Even within the sub-genre of Bollywood books, there are certain titles that outperform others. Memoirs are by far the biggest draws for publishers and readers. One can hardly recall a single Bollywood memoir that hasn’t done exceptionally well. The same cannot be said of biographies (even those whose authors have full access to their subjects) or works of fiction, short stories, or poetry penned by the stars. The recently released first and only biography of a big star notorious for having run-ins with the law sank without a trace. I know of many other well-researched biographies that haven’t sold beyond 3,000-5,000 copies. Perhaps it is for this very reason that publishers are more welcoming of first-person accounts, even those ghost-written by a journalist who has either followed the star over the years or with whom he/she has a strong rapport.
This Bollywood craze benefits professionals attached to stars and makes the path to publication very easy for them. Almost every other publishing house has published or is going to publish some B-town star’s fitness trainer, nutritionist, counsellor, stylist, even a dentist. In fact, the favourite DJ of the reigning king of Bollywood is coming out with a book. Most of these titles are actively and unabashedly endorsed, launched and promoted by the star in question.
However, there is one major downside to publishing such books. Most of them are hard to assemble and publish, and involve endless delays and star tantrums. ‘It normally takes at least two years to publish such a book from the time of signing,’ a commissioning editor specialising in such books told me.
The situation is even worse if the star has committed to writing the book himself/herself.
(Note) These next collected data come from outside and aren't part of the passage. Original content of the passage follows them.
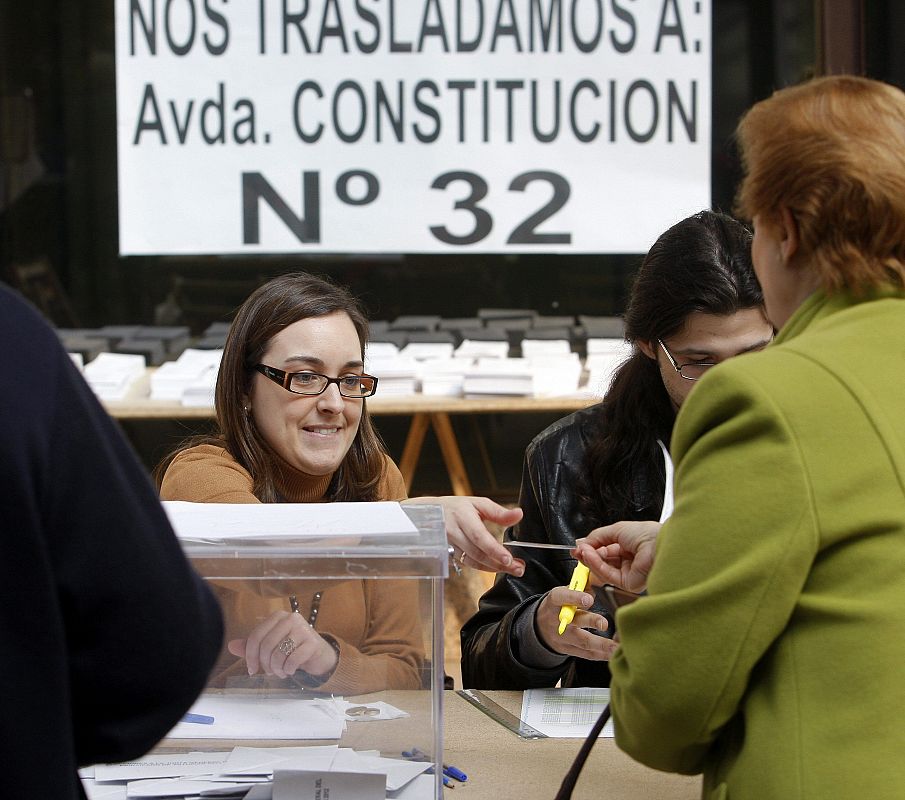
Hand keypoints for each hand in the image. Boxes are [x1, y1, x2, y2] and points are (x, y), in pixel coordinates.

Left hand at [227, 610, 338, 678]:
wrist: (318, 654)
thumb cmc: (291, 648)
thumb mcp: (270, 646)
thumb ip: (252, 646)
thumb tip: (231, 646)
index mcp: (277, 616)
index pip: (256, 636)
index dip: (250, 655)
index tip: (252, 669)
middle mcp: (290, 618)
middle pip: (266, 645)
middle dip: (265, 664)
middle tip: (269, 672)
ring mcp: (303, 629)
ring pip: (279, 653)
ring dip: (276, 669)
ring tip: (280, 672)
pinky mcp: (313, 642)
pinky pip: (292, 660)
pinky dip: (287, 670)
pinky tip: (289, 671)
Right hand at [404, 496, 524, 575]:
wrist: (429, 514)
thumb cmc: (457, 508)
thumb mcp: (478, 503)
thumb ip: (499, 512)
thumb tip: (519, 514)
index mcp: (462, 517)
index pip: (479, 537)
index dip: (494, 550)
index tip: (509, 559)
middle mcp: (454, 532)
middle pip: (477, 553)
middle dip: (499, 564)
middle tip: (518, 568)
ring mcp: (450, 546)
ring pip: (473, 562)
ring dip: (494, 568)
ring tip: (512, 569)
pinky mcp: (450, 555)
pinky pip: (469, 564)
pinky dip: (484, 567)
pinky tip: (497, 566)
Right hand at [535, 587, 616, 659]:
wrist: (541, 627)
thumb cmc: (558, 605)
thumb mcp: (564, 592)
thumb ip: (581, 587)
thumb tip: (601, 582)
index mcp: (555, 601)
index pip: (562, 597)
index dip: (574, 598)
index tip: (589, 599)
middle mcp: (559, 620)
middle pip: (575, 621)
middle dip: (590, 622)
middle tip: (604, 623)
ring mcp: (563, 637)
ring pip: (583, 641)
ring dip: (601, 645)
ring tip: (616, 646)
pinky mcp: (569, 650)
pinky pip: (586, 654)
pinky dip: (601, 655)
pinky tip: (613, 654)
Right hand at [575, 520, 660, 592]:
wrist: (659, 544)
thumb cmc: (647, 534)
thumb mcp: (616, 530)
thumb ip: (597, 537)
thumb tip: (582, 542)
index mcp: (629, 548)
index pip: (606, 551)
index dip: (591, 549)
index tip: (578, 547)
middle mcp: (629, 562)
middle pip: (603, 561)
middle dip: (588, 555)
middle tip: (577, 550)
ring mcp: (628, 574)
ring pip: (603, 569)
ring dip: (590, 559)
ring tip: (582, 551)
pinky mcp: (628, 584)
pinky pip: (607, 575)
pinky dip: (596, 565)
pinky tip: (590, 556)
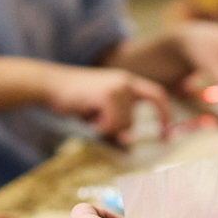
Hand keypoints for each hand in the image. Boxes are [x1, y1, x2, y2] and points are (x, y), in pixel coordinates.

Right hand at [44, 64, 174, 142]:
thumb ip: (117, 114)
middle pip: (141, 112)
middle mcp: (125, 81)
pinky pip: (112, 123)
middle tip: (135, 134)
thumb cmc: (75, 97)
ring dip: (108, 128)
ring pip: (125, 122)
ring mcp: (117, 87)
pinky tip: (88, 118)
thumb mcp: (101, 103)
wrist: (50, 84)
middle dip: (137, 126)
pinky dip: (100, 127)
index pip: (156, 94)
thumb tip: (127, 137)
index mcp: (126, 81)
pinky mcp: (106, 95)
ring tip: (92, 118)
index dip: (165, 111)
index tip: (167, 130)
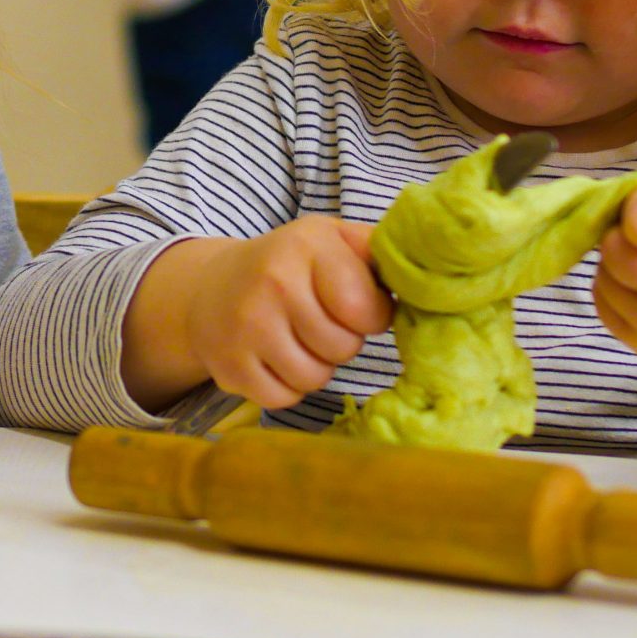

One of my authors recently told me that a Bollywood actress confessed to her that she hadn’t written even one word of the book she was supposedly publishing with a major publishing house. If one factors in the endless trips to Mumbai, the lavish seven-star wooing-and-cajoling meals, the unavoidable editorial handholding, and the excessive post-publication marketing spending, one wonders if these books recover their costs at all.
While Bollywood continues to make stars out of publishing, either by endorsing writers or even making mainstream big-budget films out of their works, the reverse has never happened. Unless, of course, one refuses to accept that Twinkle Khanna’s incredible publishing story falls in that category. Khanna is one out of the only two Indian female writers who have surpassed the sale of 1 lakh copies, the other being the spiritual-romance author Savi Sharma. But unlike Sharma, Khanna enjoys the patronage of both mass market readers and serious literary readers, both of whom find her writing genuinely good and humorous. Her appeal mirrors that of another bestselling writer, Anuja Chauhan, except that both her books have sold way more than the latter’s.
When I asked a publishing professional if these Bollywood books will make life difficult for the already embattled debut writers in our country, he said, ‘No. Because they are in a different category.’ But the fact remains that they are published by the same publishing houses with finite budgets, and limited editorial and marketing resources.
Kanishka Gupta is a literary agent, author, consultant and publishing commentator. He is the founder of Writer’s Side, the largest literary agency and consultancy in South Asia.